The Bridge Of Sighs, the book
February 12, 2008
The Bridge Of Sighs by Richard Russo is a book about how we are shaped by our families. Russo who won the Pulitzer Prize in 2002 for his novel, Empire Falls, seems to like to place his novels in dying old New England towns. The Bridge Of Sighs is set primarily in a central New York village of Thomaston, NY where the Lynches and the Marconis live together. Louis C. (Lucy) Lynch and his buddy, Bobby Marconi (who takes his mother's maiden name Noonan when he goes to Europe), are friends in Jr. High and High School but Bobby moves on, becomes a famous painter in Italy and Lou takes over the family store in Thomaston. They share the love of the same girl, Sarah, whom Lou marries, and Bobby pines for over the years.
There are several side stories and minor plots and at times the novel seemed to drag a little for me, but was interesting enough that I finished all 544 pages.
The title, the Bridge Of Sighs, refers to a bridge in Venice where Robert Noonan lives and has his studio.
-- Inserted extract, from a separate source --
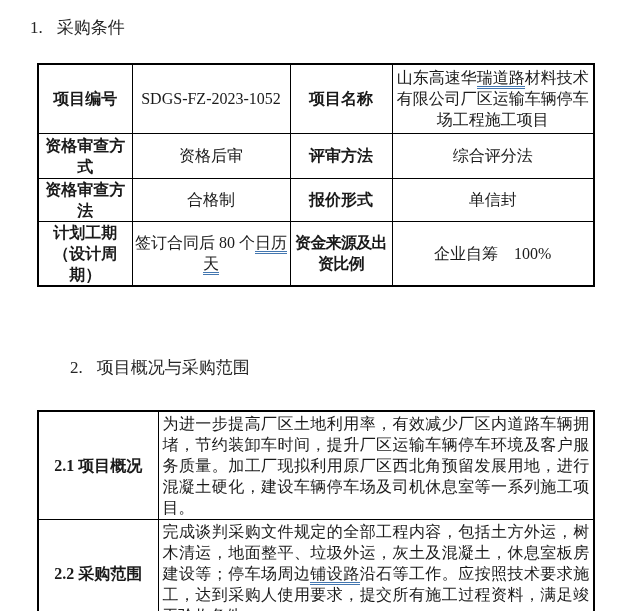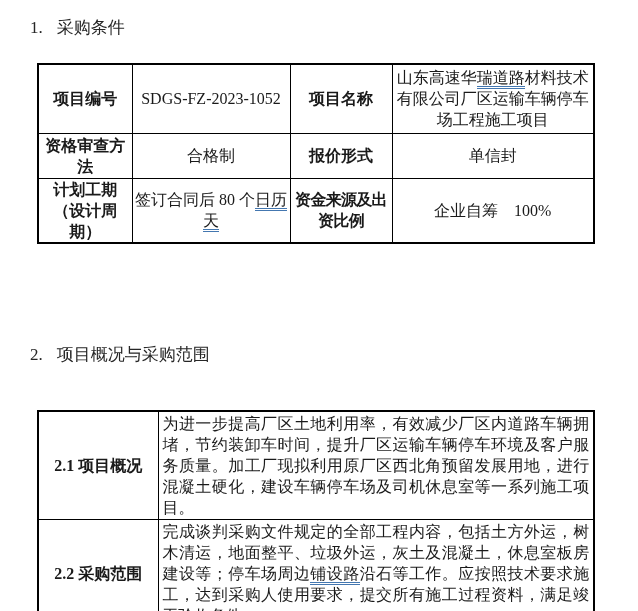"资格审查方式" tr { html: none -> <tr> <td>资格审查方式</td> <td>资格后审</td> <td>评审方法</td> <td>综合评分法</td> </tr> }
As convicts were led across the Bridge of Sighs over the canal from the interrogation rooms in the Doge's palace to the prison for their incarceration or execution, they got their last view of Venice before entering the dungeons, and it is said that you could hear them sigh.
As you read about the lives of the Lynches and the Marconi-Noonan's as well as the life of Lou's wife Sarah and her family, you can hear the sighs as they pass over the bridge of time trying to escape the suffering of their mundane lives by creating more fulfilling lives of satisfaction and love with questionable success.
I recommend the Bridge of Sighs, but if you haven't read Empire Falls and want to read one of Richard Russo's books, I would recommend Empire Falls first.